What needs to be done: Each line from the one containing "list [112, 347, 1165, 375]" to the end of the records should be copied exactly, and no other line.

Dataset records:
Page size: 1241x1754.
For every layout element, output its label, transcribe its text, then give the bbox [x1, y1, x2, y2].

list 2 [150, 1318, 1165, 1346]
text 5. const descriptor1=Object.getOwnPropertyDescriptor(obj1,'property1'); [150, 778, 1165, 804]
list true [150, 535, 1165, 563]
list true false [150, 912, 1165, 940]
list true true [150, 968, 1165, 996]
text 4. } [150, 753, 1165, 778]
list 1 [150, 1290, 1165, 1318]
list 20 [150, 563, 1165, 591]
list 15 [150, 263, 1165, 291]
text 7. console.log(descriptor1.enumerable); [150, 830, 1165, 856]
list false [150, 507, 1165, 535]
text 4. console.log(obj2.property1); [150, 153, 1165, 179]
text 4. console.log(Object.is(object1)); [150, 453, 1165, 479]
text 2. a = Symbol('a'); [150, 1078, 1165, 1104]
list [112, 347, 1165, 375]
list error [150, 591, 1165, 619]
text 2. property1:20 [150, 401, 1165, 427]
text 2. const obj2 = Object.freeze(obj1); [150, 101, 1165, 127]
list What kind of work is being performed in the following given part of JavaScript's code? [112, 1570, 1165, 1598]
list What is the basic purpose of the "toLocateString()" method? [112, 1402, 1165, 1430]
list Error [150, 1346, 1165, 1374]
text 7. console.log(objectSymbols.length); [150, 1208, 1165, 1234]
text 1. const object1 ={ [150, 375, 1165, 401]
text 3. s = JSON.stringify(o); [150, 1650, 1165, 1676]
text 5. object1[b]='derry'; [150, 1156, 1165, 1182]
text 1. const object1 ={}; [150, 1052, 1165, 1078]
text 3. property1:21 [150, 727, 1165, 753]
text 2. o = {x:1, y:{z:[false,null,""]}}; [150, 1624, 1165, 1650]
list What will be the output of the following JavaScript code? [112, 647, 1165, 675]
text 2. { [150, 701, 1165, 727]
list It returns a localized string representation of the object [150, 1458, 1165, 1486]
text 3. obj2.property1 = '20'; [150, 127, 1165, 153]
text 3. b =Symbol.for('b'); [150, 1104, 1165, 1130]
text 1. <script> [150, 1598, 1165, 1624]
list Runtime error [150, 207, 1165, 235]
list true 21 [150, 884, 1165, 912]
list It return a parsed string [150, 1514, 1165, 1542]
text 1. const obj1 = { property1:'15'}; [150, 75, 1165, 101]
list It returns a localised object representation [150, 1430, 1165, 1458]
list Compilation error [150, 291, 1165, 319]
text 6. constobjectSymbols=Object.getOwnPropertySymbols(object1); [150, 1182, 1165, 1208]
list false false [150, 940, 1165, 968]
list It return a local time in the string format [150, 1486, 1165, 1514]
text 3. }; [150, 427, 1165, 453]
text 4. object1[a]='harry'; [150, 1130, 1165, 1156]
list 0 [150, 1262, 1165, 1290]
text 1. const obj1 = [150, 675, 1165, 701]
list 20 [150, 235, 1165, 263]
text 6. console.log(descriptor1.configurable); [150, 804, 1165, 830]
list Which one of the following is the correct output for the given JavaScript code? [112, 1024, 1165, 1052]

Answer section:
list [112, 347, 1165, 375]
list error [150, 591, 1165, 619]
text 2. property1:20 [150, 401, 1165, 427]
text 2. const obj2 = Object.freeze(obj1); [150, 101, 1165, 127]
list What kind of work is being performed in the following given part of JavaScript's code? [112, 1570, 1165, 1598]
list What is the basic purpose of the "toLocateString()" method? [112, 1402, 1165, 1430]
list Error [150, 1346, 1165, 1374]
text 7. console.log(objectSymbols.length); [150, 1208, 1165, 1234]
text 1. const object1 ={ [150, 375, 1165, 401]
text 3. s = JSON.stringify(o); [150, 1650, 1165, 1676]
text 5. object1[b]='derry'; [150, 1156, 1165, 1182]
text 1. const object1 ={}; [150, 1052, 1165, 1078]
text 3. property1:21 [150, 727, 1165, 753]
text 2. o = {x:1, y:{z:[false,null,""]}}; [150, 1624, 1165, 1650]
list What will be the output of the following JavaScript code? [112, 647, 1165, 675]
text 2. { [150, 701, 1165, 727]
list It returns a localized string representation of the object [150, 1458, 1165, 1486]
text 3. obj2.property1 = '20'; [150, 127, 1165, 153]
text 3. b =Symbol.for('b'); [150, 1104, 1165, 1130]
text 1. <script> [150, 1598, 1165, 1624]
list Runtime error [150, 207, 1165, 235]
list true 21 [150, 884, 1165, 912]
list It return a parsed string [150, 1514, 1165, 1542]
text 1. const obj1 = { property1:'15'}; [150, 75, 1165, 101]
list It returns a localised object representation [150, 1430, 1165, 1458]
list Compilation error [150, 291, 1165, 319]
text 6. constobjectSymbols=Object.getOwnPropertySymbols(object1); [150, 1182, 1165, 1208]
list false false [150, 940, 1165, 968]
list It return a local time in the string format [150, 1486, 1165, 1514]
text 3. }; [150, 427, 1165, 453]
text 4. object1[a]='harry'; [150, 1130, 1165, 1156]
list 0 [150, 1262, 1165, 1290]
text 1. const obj1 = [150, 675, 1165, 701]
list 20 [150, 235, 1165, 263]
text 6. console.log(descriptor1.configurable); [150, 804, 1165, 830]
list Which one of the following is the correct output for the given JavaScript code? [112, 1024, 1165, 1052]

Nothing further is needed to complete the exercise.